Saving and Loading a Trained Machine Learning Model for Inferencing

Peter Woodman

3 min readMar 26, 2023

Prerequisites

Machine Learning Basics
Python Basics

What happens after a model is trained?

Model training is a very important stage in modeling. It involves feeding an untrained model with sufficient data to understand and recognize the patterns in data. Typically, based on the training data and the complexity of the model involved, the training make even take hours if it involves complex data like images, videos, etc.
After a machine learning / deep learning model is trained successfully, the trained model will be used for inferencing. In the normal scenario, the trained model is stored in the python kernel’s memory as an object. So during inferencing, we can use this object reference to access the model and get the desired output for the respective inputs.
Though this method looks direct and straightforward, there are some challenges associated with it when it comes to industrializing it.

Challenges

If I restart the python kernel, the trained model object will be removed from the memory, so do I have to train the model again from scratch?
If I want to share this model for inferencing with another person, how can I achieve it without involving the training phase?
If I want to industrialize this trained model, how will I set it up in the server without involving the training phase?

Solution

To avoid training each time to invoke a model and remove the above-discussed bottlenecks we have to save this model in a reusable manner.
Once we have saved the trained model, we can initialize this trained model in the required instance and take it forward for inferencing. This activity is commonly called pickling.
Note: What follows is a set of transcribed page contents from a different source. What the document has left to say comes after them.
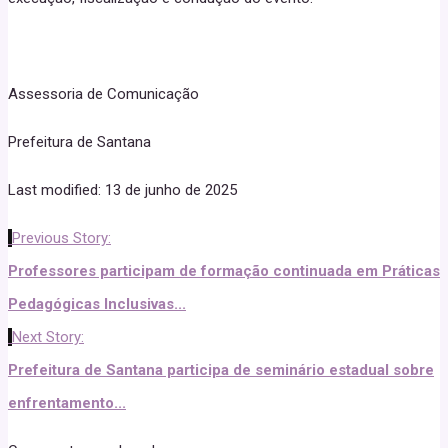
Assessoria de Comunicação
Prefeitura de Santana
Last modified: 13 de junho de 2025
Previous Story:
Professores participam de formação continuada em Práticas
Pedagógicas Inclusivas...
Next Story:
Prefeitura de Santana participa de seminário estadual sobre
enfrentamento...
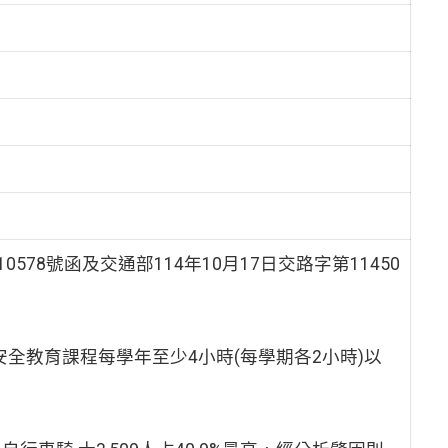
10578號函及交通部114年10月17日交路字第11450
全教育課程每學年至少4小時(每學期各2小時)以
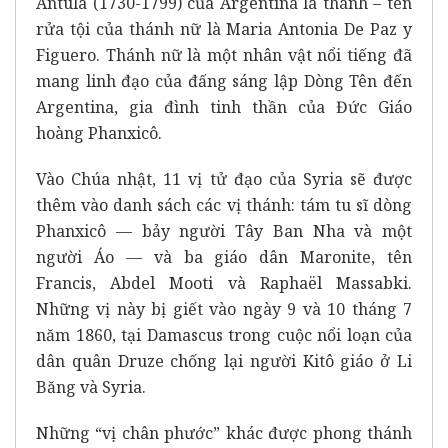
Antula
(1730-1799) của Argentina là thánh – tên
rửa tội của thánh nữ là Maria Antonia De Paz y
Figuero. Thánh nữ là một nhân vật nổi tiếng đã
mang linh đạo của đấng sáng lập Dòng Tên đến
Argentina, gia đình tinh thần của Đức Giáo
hoàng Phanxicô.
Vào Chúa nhật, 11 vị tử đạo của Syria sẽ được
thêm vào danh sách các vị thánh: tám tu sĩ dòng
Phanxicô — bảy người Tây Ban Nha và một
người Áo — và ba giáo dân Maronite, tên
Francis, Abdel Mooti và Raphaël Massabki.
Những vị này bị giết vào ngày 9 và 10 tháng 7
năm 1860, tại Damascus trong cuộc nổi loạn của
dân quân Druze chống lại người Kitô giáo ở Li
Băng và Syria.
Những “vị chân phước” khác được phong thánh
“Pickling” is the process whereby a Python object hierarchy is converted into a byte stream, and “unpickling” is the inverse operation, whereby a byte stream (from a binary file or bytes-like object) is converted back into an object hierarchy. — Python Documentation

The process followed in model pickling is called serialization. And, initializing the saved model back to a variable (or unpickling) is called deserializing.
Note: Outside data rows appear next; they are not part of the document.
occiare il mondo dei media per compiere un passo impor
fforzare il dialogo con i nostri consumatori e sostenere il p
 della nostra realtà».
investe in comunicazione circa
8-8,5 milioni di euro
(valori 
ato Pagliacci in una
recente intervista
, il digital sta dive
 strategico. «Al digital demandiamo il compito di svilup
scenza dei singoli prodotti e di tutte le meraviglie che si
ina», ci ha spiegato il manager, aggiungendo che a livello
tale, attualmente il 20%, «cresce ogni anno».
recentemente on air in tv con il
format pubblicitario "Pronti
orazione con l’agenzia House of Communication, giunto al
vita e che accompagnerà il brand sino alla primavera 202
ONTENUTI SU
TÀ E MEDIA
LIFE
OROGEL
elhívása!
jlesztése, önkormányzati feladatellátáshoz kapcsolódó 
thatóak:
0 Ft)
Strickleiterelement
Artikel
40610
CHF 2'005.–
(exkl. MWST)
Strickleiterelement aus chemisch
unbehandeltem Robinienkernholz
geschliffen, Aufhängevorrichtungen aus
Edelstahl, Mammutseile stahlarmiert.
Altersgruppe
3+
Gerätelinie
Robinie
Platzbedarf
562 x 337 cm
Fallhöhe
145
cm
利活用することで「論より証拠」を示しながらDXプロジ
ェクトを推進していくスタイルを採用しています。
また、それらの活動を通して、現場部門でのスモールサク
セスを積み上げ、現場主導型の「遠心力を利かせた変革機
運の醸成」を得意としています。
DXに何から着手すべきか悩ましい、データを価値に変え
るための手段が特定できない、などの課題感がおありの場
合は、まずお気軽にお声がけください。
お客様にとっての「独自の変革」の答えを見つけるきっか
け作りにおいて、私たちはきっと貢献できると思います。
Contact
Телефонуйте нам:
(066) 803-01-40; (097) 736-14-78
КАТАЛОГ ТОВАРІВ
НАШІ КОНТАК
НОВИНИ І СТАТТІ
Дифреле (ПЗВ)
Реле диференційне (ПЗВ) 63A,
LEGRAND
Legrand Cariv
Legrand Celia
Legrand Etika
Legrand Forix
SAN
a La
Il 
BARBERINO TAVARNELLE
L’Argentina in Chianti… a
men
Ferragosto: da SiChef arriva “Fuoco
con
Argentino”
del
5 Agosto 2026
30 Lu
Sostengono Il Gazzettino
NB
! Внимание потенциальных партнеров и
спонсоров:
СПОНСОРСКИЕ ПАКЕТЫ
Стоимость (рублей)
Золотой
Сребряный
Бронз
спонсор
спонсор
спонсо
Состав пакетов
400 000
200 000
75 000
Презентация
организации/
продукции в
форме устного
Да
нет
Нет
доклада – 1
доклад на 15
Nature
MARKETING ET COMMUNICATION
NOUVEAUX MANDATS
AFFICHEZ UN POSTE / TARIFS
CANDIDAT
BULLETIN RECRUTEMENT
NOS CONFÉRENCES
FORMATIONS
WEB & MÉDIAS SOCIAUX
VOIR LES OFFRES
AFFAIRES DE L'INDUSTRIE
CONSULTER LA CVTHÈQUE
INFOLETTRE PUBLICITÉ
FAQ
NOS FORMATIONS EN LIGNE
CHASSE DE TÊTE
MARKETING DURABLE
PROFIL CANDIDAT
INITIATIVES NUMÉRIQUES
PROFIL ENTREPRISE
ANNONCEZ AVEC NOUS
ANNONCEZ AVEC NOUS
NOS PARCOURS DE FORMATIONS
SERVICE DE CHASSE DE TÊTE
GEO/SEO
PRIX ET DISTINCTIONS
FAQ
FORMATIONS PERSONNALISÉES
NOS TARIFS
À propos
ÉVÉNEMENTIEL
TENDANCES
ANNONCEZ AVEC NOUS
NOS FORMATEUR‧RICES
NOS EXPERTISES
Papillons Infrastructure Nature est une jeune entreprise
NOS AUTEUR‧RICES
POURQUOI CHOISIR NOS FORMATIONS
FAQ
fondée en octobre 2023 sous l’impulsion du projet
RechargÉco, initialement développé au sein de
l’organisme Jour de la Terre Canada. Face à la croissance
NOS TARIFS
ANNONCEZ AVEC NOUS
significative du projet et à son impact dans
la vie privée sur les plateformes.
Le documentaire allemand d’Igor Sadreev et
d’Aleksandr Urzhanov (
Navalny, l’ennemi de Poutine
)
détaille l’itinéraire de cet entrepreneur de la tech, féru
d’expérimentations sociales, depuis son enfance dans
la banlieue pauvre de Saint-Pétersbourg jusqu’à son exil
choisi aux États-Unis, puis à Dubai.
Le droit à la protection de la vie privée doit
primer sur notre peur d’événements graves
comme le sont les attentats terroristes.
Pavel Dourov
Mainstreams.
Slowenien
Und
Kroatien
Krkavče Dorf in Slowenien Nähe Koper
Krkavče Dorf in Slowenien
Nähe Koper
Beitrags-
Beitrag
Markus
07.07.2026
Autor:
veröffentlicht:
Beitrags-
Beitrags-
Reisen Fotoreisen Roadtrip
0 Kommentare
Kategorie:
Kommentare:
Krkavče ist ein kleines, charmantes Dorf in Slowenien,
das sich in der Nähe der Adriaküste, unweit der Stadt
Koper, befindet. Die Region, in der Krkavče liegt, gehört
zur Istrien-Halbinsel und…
Most Commonly Used Methods

Pickling using the Pickle module
Pickling using the Joblib module

Steps for using Pickle module

1. Import the pickle module

import pickle

2. Train a model

model.fit(xtrain, ytrain)

3. Save the model using pickle.dump.

pickle.dump(model, open(picklePath, "wb"))

Here, picklePath represents the path to store the generated pickle file
Once the pickle file is generated it can be shared and used for inferencing

4. Load the model for inferencing use pickle.load

model = pickle.load(open(picklePath, "rb"))

Here, picklePath represents the path where the pickle file is stored.
The model variable has reference to the trained model.

5. Use the loaded model for inferencing

model.predict(data)

Similar to how we would have treated a trained model variable we can treat this model variable and take it forward for getting output.

Steps for using Joblib module

1. Import the joblib module

import joblib